The foil is the modern version of the original practice weapon for dueling sword. The foil is a thrusting sport weapon. Unlike other weapon types, the foil has the smallest body target area – the torso and neck. The rules of foil fencing include the principle of priority or right-of-way – the right to attack. A foil fencer needs to have right-of-way in order to make a valid hit. For example, the foil fencer has the right-of-way when attacking. The opponent must first defend against an attack before receiving priority to give a valid response – a riposte. When two attacks arrive simultaneously, the hits are not counted.
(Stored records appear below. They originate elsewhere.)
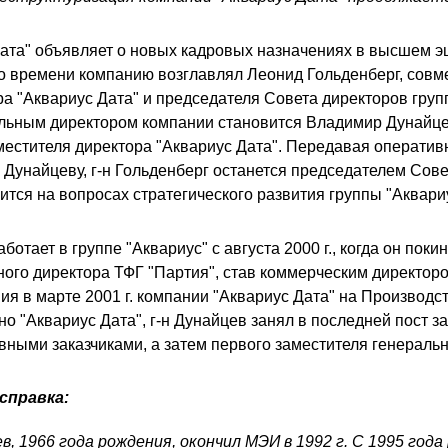
ата" объявляет о новых кадровых назначениях в высшем э
его времени компанию возглавлял Леонид Гольденберг, сов
а "Аквариус Дата" и председателя Совета директоров групп
ральным директором компании становится Владимир Дунайц
местителя директора "Аквариус Дата". Передавая операти
Дунайцеву, г-н Гольденберг останется председателем Сове
тся на вопросах стратегического развития группы "Аквариу
отает в группе "Аквариус" с августа 2000 г., когда он поки
ного директора ТФГ "Партия", став коммерческим директор
ния в марте 2001 г. компании "Аквариус Дата" на Производ
но "Аквариус Дата", г-н Дунайцев занял в последней пост з
вными заказчиками, а затем первого заместителя генеральн
справка:
, 1966 года рождения, окончил МЭИ в 1992 г. С 1995 года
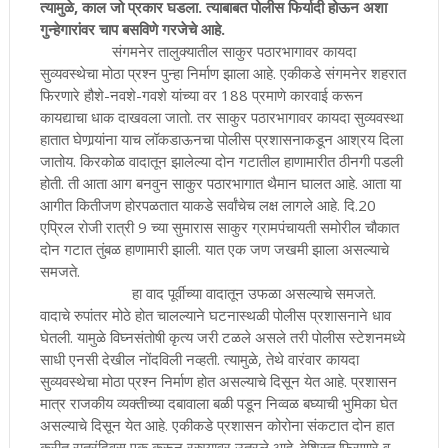
त्यामुळे, काल जो प्रकार घडला. त्याबाबत पोलीस फिर्यादी होऊन अशा
गुन्हेगारांवर चाप बसविणे गरजेचे आहे.
संगमनेर तालुक्यातील साकुर पठारभागावर कायदा
सुव्यवस्थेचा मोठा प्रश्न पुन्हा निर्माण झाला आहे. एकीकडे संगमनेर शहरात
फिरणारे हौशे-नवशे-गवशे यांच्या वर 188 प्रमाणे कारवाई करून
कायद्याचा धाक दाखवला जातो. तर साकुर पठारभागावर कायदा सुव्यवस्था
हातात घेणार्‍यांना याच लॉकडाऊनचा पोलीस प्रशासनाकडून आश्रय दिला
जातोय. किरकोळ वादातून झालेल्या दोन गटातील हाणामारीत ठीनगी पडली
होती. ती आता आग बनवुन साकुर पठारभागात थैमान घालत आहे. आता या
आगीत कितीजण होरपळतात याकडे सर्वांचेच लक्ष लागले आहे. दि.20
एप्रिल रोजी रात्री 9 च्या सुमारास साकुर ग्रामपंचायती समोरील चौकात
दोन गटात तुंबळ हाणामारी झाली. यात एक जण जखमी झाला असल्याचे
समजते.
हा वाद पूर्वीच्या वादातून उफळा असल्याचे समजते.
वादाचे रुपांतर मोठे होत चालल्याने घटनास्थळी पोलीस प्रशासनाने धाव
घेतली. यामुळे विघ्नसंतोषी कृत्य जरी टळले असले तरी पोलीस स्टेशनमध्ये
साधी एनसी देखील नोंदविली नव्हती. त्यामुळे, तेथे वारंवार कायदा
सुव्यवस्थेचा मोठा प्रश्न निर्माण होत असल्याचे दिसून येत आहे. प्रशासन
मात्र राजकीय व्यक्तीच्या दबावाला बळी पडून निव्वळ बघ्याची भुमिका घेत
असल्याचे दिसून येत आहे. एकीकडे प्रशासन कोरोना संकटात दोन हात
करीत रात्रंदिवस एक करून रस्त्यावर उतरले आहे. बेशिस्त फिरणारे व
The epee is the modern version of the historical dueling sword. The Epee is heavier than the foil and has a rigid bi-angular blade. Epee fencers have the largest target area: almost the entire body from head to toe. The rules of right of way do not apply to epee fencing. Touches are awarded solely on the basis of which fencer makes a touch first, according to the electronic scoring machines. Double-touches are allowed in épée, where both fencers receive a point, although the touches must occur within 40 milliseconds (1/25 of a second) of each other.
The saber is the modern version of the cavalry sword. Saber differs from the epee and foil, in that it is possible to score with the edge of the blade; for this reason, saber movements and attacks are very fast. The body target area includes the head, arms, and torso above the waistline. Much like in foil fencing, the conventions of right of way apply to awarding points in saber fencing.